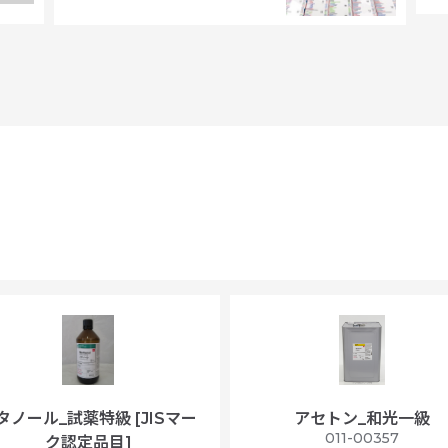
タノール_試薬特級 [JISマー
アセトン_和光一級
011-00357
ク認定品目]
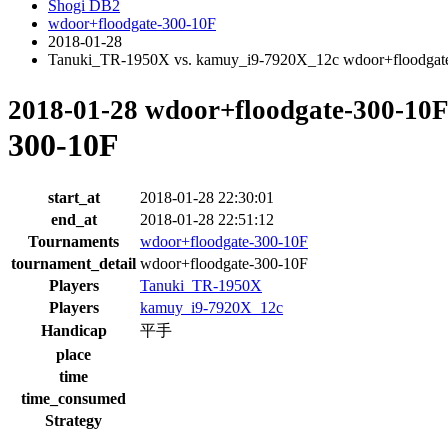
Shogi DB2
wdoor+floodgate-300-10F
2018-01-28
Tanuki_TR-1950X vs. kamuy_i9-7920X_12c wdoor+floodgat
2018-01-28 wdoor+floodgate-300-10
300-10F
start_at
2018-01-28 22:30:01
end_at
2018-01-28 22:51:12
Tournaments
wdoor+floodgate-300-10F
tournament_detail
wdoor+floodgate-300-10F
Players
Tanuki_TR-1950X
Players
kamuy_i9-7920X_12c
Handicap
平手
place
time
time_consumed
Strategy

What to work on: Keep the pictures out while you retype all of the data above exactly as it appears.

Exercise response:
タノール_試薬特級 [JISマー
アセトン_和光一級
011-00357
ク認定品目]
Shogi DB2
wdoor+floodgate-300-10F
2018-01-28
Tanuki_TR-1950X vs. kamuy_i9-7920X_12c wdoor+floodgat
2018-01-28 wdoor+floodgate-300-10
300-10F
start_at
2018-01-28 22:30:01
end_at
2018-01-28 22:51:12
Tournaments
wdoor+floodgate-300-10F
tournament_detail
wdoor+floodgate-300-10F
Players
Tanuki_TR-1950X
Players
kamuy_i9-7920X_12c
Handicap
平手
place
time
time_consumed
Strategy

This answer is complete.